Thank God for the instruction I had had from my parents and church as a child and teenager- I had had more purity talks than I could count, and, more importantly, I had been taught to obey God, even when I didn’t understand why He made the rules that He did.  I continued to wear my True Love Waits ring and let the world know that no, my virginity was not available to anyone except my future husband.  I ended up graduating college without ever having a dating relationship, but I also graduated without needing any STD tests, without ever having to spend money on birth control, and having never had a pregnancy scare.  I guess that was worth it…

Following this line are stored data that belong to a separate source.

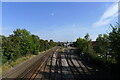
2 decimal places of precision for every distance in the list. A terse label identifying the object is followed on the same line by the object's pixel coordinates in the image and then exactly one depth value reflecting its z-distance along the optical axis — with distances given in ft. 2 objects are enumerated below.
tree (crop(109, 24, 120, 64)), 41.83
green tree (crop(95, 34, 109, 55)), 60.80
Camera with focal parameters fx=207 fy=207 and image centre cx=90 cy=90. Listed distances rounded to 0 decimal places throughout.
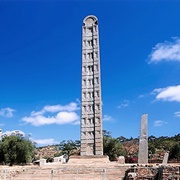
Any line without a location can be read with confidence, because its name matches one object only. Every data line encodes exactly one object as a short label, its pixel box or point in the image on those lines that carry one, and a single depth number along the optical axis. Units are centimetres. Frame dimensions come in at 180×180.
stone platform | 1909
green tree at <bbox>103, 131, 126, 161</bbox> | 3037
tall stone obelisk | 2133
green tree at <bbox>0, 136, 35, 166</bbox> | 2577
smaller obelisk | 1482
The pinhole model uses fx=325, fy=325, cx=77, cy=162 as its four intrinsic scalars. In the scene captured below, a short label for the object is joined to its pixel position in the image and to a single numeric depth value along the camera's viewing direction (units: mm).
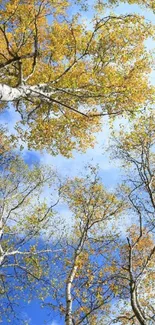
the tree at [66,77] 12516
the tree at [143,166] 12616
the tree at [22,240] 14953
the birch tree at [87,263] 11212
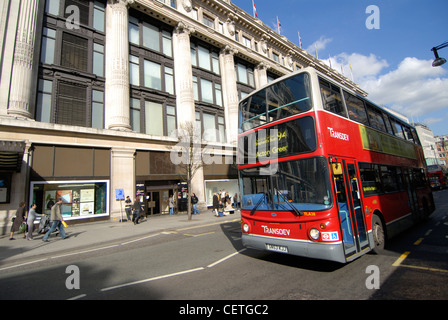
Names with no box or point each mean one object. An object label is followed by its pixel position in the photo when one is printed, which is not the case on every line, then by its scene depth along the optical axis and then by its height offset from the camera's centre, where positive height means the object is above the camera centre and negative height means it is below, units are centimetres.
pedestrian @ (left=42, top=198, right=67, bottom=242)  1035 -19
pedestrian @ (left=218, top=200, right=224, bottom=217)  1670 -82
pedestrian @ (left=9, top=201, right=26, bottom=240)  1159 -10
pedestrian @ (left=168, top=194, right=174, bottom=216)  1890 -7
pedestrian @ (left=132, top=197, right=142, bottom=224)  1439 -26
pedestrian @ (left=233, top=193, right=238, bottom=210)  2209 -31
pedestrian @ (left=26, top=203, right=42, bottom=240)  1069 -29
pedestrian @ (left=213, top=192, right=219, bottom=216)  1725 -26
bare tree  1609 +384
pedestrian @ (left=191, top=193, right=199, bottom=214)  1889 -5
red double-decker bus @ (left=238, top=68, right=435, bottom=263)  468 +45
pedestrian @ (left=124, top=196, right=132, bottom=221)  1579 -1
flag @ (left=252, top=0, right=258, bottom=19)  3043 +2467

Now, as a college graduate, I am watching more and more of my friends enter into marriages- and I am hearing those that saved themselves talk about the beauty and the sacredness of a sexual relationship within marriage.  God has given me a glimpse into the truth about sex- society might make it out to be something dirty and animalistic, but, in truth, God created sex to be a small taste of His passion for His bride, the Church.  I have a feeling I won’t fully know this truth, though, until I experience His gift with the man He has chosen to be my husband.

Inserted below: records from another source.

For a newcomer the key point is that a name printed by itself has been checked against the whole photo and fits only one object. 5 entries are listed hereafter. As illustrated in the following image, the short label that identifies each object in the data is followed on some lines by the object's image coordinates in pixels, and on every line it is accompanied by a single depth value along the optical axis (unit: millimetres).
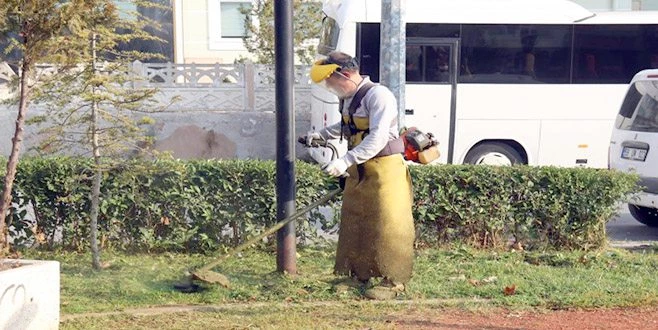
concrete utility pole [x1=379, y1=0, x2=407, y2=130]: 20625
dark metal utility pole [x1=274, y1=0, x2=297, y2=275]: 13187
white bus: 27359
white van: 19203
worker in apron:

Something else has changed, too, though.  My peers, married or not, no longer laugh at me for wearing my True Love Waits ring.  They no longer lecture me about needing to get experience and find someone “compatible.”  Recently, I ran into a friend from high school- one of the most beautiful, popular girls in her class.  Being girls, our chat topic eventually turned to weddings, and we lamented the cost of bridesmaid dresses we had both had to purchase recently and how much people spend on weddings in general. 

“As ridiculous as the cost of weddings are, I hope you’ll go all out on something nice for your honeymoon,” she told me.  “Especially for the night of your wedding- that night is going to be amazing for you.  I can’t believe you’re 26 and still a virgin; I wish I had been strong enough to do that.”

I won’t lie and say it’s all going to be downhill from here- I have a feeling the biggest battle will be the final days before my wedding, when I am so head-over-heels in love with a man and know almost-for-sure that he’s the one for me.  But, for the most part, the taunting, the ridicule, and the disgust from my peers seems to be behind me.  I only shared one conversation I had- many of my friends are experiencing the results of premarital sex (and not just STDs or unplanned pregnancies- there is no contreceptive or “protection” that protects the heart and soul).  I’m sure I will fully appreciate God’s plan for sex and marriage on my wedding day, but, even now, as a 26-year-old virgin who is saving her first kiss for the altar, I think I am getting a taste of it.